**EXCERPTED TEXT:**
>>>

For gramschmidt, without my suggested change, then A is actually not initialized, as the loop nest is never entered. It happens that element of A are all zeros. In the kernels, when we do multiplication, reductions, etc on zeros, which will give us zeros. In the cpu code gramschmidt, again loop nests are not entered, and element of A continue to be zeros. End up we always verify even if we do nothing at all in the kernels.

How do you know that M and N should be initialized to size ?

I know from the kernels, e.g., cgh.parallel_for<Gramschmidt3>(range<2>(size, 1), [=, M_ = size, N_ = size](.

I do not understand the why the other 2 bmks (Mvt, and Gesummv) have bugs (from your msg). Can you please explain it ?

For mvt, in the kernels x1 and x2 are calculated as x1[i] += a[{i, j}] * y1[j]; and x2[k] += a[{k, l}] * y2[l];, if elements of y1 and y2 are always zeros, then elements of x1 and x2 are always zeros too. End up we always verify even if we do nothing at all in the kernels.

For gesummv, it is not a bug, but making the initial values of array A a bit more complex, SYCL-MLIR would not verify. (only the first element is correctly calculated.)

whitneywhtsang commented 1 year ago

With https://github.com/intel/llvm/pull/8290 and the following changes to SYCLMethodToSYCLCall.cpp, gesummv, framshmidt, and mvt can all be verified again even after the benchmark changes described in https://github.com/intel/llvm/issues/8204#issuecomment-1423590224.

--- a/mlir-sycl/lib/Transforms/SYCLMethodToSYCLCall.cpp
+++ b/mlir-sycl/lib/Transforms/SYCLMethodToSYCLCall.cpp
@@ -69,15 +69,15 @@ static mlir::Value adaptArgumentForSYCLCall(OpBuilder &Rewriter,

   auto Alloca = static_cast<Value>(CreateAlloca(Rewriter));

-  // Store the element
-  Rewriter.create<memref::StoreOp>(
-      Loc, Original, Alloca,
-      ValueRange{Rewriter.createOrFold<arith::ConstantIndexOp>(Loc, 0)});
-
-  // Cast the memref value to the expected shape
-  Alloca = Rewriter.createOrFold<memref::CastOp>(
-      Loc, MemRefType::get(TargetShape, ThisType), Alloca);
-
+  if (auto Load = Original.getDefiningOp<memref::LoadOp>())

<<<

**ACTION ITEM A:**
For each statement, (i), (ii), and (iii), decide whether it agrees with the thread about benchmark verification. Answer yes or no, and quote the words from the thread that settle it.
(i) For gesummv, the writer calls the problem a bug.
(ii) For mvt, if the elements of y1 and y2 are always zeros, then the elements of x1 and x2 are always zeros as well.
(iii) When array A is given more complex initial values, SYCL-MLIR calculates every element of gesummv correctly.
**ACTION ITEM B:**
Finish out the thread about benchmark verification, picking up right after its last line.

**RECORDS SHOWN:**
>>>

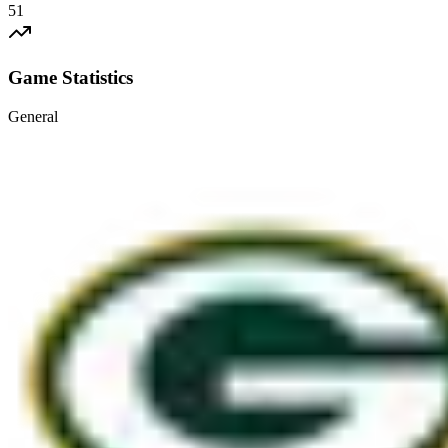
51
Game Statistics
General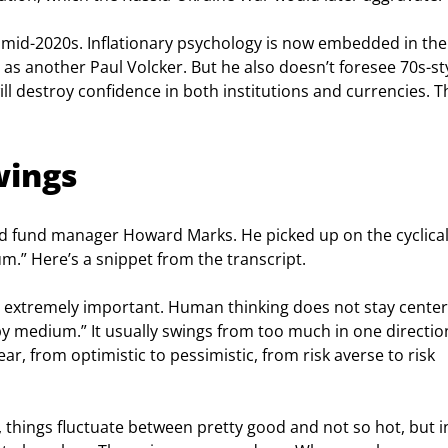
 the mid-2020s. Inflationary psychology is now embedded in the
s another Paul Volcker. But he also doesn’t foresee 70s-sty
 will destroy confidence in both institutions and currencies. T
wings
ed fund manager Howard Marks. He picked up on the cyclical
m.” Here’s a snippet from the transcript.
 extremely important. Human thinking does not stay center
y medium.” It usually swings from too much in one direction
ar, from optimistic to pessimistic, from risk averse to risk 
ld, things fluctuate between pretty good and not so hot, but i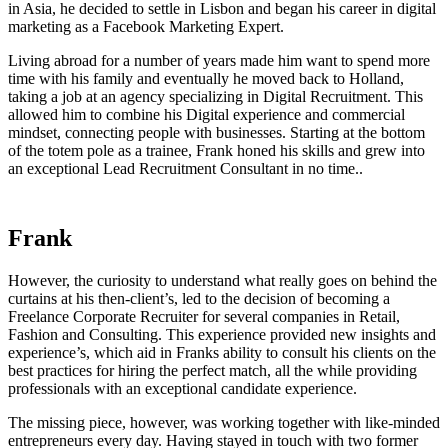
in Asia, he decided to settle in Lisbon and began his career in digital
marketing as a Facebook Marketing Expert.
Living abroad for a number of years made him want to spend more
time with his family and eventually he moved back to Holland,
taking a job at an agency specializing in Digital Recruitment. This
allowed him to combine his Digital experience and commercial
mindset, connecting people with businesses. Starting at the bottom
of the totem pole as a trainee, Frank honed his skills and grew into
an exceptional Lead Recruitment Consultant in no time..
More about
Frank
However, the curiosity to understand what really goes on behind the
curtains at his then-client’s, led to the decision of becoming a
Freelance Corporate Recruiter for several companies in Retail,
Fashion and Consulting. This experience provided new insights and
experience’s, which aid in Franks ability to consult his clients on the
best practices for hiring the perfect match, all the while providing
professionals with an exceptional candidate experience.
The missing piece, however, was working together with like-minded
entrepreneurs every day. Having stayed in touch with two former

<<<

**RESULT A:**
(i) No: "For gesummv, it is not a bug"
(ii) Yes: "if elements of y1 and y2 are always zeros, then elements of x1 and x2 are always zeros too."
(iii) No: "only the first element is correctly calculated."

**RESULT B:**
+    Alloca = Load.getOperand(0);
+  else
+    // Store the element
+    Rewriter.create<memref::StoreOp>(
+        Loc, Original, Alloca,
+        ValueRange{Rewriter.createOrFold<arith::ConstantIndexOp>(Loc, 0)});
+
+  auto CurShape = Alloca.getType().cast<MemRefType>().getShape();
   if (Alloca.getType().cast<MemRefType>().getMemorySpaceAsInt() !=
@@ -86,9 +86,14 @@ static mlir::Value adaptArgumentForSYCLCall(OpBuilder &Rewriter,
     Alloca = Rewriter.create<LLVM::AddrSpaceCastOp>(
         Loc, LLVM::LLVMPointerType::get(ThisType, TargetMemSpace), Alloca);
     Alloca = Rewriter.create<polygeist::Pointer2MemrefOp>(
+        Loc, MemRefType::get(CurShape, ThisType, {}, TargetMemSpace), Alloca);
+  }
+
+  // Cast the memref value to the expected shape
+  if (CurShape != TargetShape)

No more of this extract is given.